De Commissie beslist dat Verzekeraar binnen vier weken na de dag waarop een afschrift van deze beslissing aan partijen is verstuurd, aan Consument vergoedt een bedrag van € 2.206,52.

In artikel 5 van het Reglement van de Commissie van Beroep Financiële Dienstverlening is bepaald in welke gevallen beroep openstaat van bindende beslissingen van de Geschillencommissie Financiële Dienstverlening bij de Commissie van Beroep Financiële Dienstverlening. Daarbij geldt een termijn van zes weken na verzending van deze uitspraak. Op de website van Kifid vindt u praktische informatie over het instellen van beroep. Zie hiervoor www.kifid.nl/consumenten/hoe-wordt-uw-klacht-behandeld.

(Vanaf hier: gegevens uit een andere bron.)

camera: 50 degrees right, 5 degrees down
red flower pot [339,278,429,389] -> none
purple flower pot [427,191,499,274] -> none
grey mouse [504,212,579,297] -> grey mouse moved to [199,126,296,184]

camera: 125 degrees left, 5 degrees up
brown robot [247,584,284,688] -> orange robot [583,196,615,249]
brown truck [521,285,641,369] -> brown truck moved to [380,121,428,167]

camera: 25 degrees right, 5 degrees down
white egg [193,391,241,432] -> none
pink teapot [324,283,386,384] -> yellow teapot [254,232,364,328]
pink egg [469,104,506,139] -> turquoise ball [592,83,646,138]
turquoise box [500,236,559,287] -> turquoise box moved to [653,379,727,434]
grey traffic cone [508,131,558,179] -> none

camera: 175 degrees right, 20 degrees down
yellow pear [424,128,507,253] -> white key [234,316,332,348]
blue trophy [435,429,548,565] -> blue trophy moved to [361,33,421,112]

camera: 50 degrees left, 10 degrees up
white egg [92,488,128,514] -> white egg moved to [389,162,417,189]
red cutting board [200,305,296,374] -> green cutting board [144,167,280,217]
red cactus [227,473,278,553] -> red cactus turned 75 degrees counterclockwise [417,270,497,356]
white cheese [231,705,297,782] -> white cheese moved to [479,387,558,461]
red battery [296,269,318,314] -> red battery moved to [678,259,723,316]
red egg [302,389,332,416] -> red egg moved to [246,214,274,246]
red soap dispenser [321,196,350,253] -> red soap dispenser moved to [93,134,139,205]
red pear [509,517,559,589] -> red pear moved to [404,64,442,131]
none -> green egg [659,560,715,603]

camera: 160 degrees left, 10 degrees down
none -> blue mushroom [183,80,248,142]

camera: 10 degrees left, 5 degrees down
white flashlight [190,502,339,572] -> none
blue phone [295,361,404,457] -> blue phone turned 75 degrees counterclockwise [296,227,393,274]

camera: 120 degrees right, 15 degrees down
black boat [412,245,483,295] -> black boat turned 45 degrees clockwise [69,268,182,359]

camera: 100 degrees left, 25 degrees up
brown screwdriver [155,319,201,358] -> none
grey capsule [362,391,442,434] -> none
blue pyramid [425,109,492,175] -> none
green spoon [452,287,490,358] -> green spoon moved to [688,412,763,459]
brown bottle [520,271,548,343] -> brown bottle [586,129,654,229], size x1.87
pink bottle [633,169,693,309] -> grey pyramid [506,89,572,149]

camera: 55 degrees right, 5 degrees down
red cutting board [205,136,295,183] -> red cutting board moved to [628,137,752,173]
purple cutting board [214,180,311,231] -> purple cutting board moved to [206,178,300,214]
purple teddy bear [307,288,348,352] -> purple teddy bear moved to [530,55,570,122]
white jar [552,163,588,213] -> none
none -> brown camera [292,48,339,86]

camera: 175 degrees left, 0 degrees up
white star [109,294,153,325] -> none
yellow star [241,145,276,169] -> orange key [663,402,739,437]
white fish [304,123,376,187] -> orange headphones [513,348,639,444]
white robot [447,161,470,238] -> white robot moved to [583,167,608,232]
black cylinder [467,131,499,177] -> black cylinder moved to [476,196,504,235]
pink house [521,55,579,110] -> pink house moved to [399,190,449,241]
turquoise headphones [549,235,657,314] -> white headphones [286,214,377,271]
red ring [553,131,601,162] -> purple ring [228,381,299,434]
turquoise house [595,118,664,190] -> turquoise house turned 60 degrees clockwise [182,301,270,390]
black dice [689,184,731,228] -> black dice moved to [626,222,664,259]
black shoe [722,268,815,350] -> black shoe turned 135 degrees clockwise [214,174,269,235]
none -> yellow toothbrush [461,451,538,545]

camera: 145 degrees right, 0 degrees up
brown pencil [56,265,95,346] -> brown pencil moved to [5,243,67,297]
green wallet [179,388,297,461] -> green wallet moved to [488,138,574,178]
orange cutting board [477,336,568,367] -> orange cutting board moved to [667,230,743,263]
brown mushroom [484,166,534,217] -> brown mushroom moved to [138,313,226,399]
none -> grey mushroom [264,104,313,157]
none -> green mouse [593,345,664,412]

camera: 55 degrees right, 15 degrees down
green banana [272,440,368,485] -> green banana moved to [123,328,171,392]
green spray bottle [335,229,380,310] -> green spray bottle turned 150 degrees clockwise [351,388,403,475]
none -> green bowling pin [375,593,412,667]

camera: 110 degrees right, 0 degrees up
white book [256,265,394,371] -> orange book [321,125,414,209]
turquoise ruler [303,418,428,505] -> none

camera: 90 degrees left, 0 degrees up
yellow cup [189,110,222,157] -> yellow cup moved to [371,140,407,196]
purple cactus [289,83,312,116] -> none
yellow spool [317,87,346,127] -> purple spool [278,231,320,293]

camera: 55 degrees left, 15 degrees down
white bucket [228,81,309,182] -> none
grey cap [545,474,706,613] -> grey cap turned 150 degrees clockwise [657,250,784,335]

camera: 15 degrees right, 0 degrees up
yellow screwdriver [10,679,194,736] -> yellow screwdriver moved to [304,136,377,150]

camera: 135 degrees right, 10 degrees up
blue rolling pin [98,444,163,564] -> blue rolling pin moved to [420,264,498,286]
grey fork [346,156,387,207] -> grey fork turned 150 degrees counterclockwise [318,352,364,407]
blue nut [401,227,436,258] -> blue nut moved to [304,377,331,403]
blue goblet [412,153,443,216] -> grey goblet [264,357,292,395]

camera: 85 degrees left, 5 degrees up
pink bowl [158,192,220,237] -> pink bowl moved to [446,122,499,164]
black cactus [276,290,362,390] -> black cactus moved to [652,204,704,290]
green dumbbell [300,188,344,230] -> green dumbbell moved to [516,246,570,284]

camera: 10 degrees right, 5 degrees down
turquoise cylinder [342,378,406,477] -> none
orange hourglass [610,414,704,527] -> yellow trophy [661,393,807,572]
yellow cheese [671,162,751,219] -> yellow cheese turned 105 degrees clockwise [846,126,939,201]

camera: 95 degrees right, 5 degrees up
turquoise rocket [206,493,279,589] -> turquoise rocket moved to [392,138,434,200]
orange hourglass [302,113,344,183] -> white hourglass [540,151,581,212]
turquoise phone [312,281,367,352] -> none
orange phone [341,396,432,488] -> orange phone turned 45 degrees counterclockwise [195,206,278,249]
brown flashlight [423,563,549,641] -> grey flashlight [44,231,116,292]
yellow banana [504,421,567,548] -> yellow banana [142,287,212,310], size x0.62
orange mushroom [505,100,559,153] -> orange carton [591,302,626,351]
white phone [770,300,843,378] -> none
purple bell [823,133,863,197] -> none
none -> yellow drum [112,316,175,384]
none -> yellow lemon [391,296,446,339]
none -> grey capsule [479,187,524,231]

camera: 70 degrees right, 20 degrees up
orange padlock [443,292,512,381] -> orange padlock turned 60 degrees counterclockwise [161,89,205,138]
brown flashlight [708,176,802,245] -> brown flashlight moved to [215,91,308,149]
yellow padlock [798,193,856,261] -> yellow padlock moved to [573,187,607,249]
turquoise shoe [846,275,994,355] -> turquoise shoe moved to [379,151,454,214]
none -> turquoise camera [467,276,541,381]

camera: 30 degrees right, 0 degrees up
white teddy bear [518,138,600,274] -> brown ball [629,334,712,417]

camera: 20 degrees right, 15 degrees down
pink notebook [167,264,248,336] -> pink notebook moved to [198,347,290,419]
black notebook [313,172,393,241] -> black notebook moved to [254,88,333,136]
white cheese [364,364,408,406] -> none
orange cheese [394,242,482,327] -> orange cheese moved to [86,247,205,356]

U kunt, binnen twee weken na de verzenddatum van deze uitspraak, bij de Voorzitter van de Geschillencommissie Financiële Dienstverlening schriftelijk een verzoek indienen tot herstel van kennelijke vergissingen in de uitspraak. U moet daarbij met name denken aan correctie van reken- of schrijffouten en verbetering van namen en data. De volledige procedure met de termijnen die daarbij in acht moeten worden genomen staat beschreven in artikel 46 van het Reglement.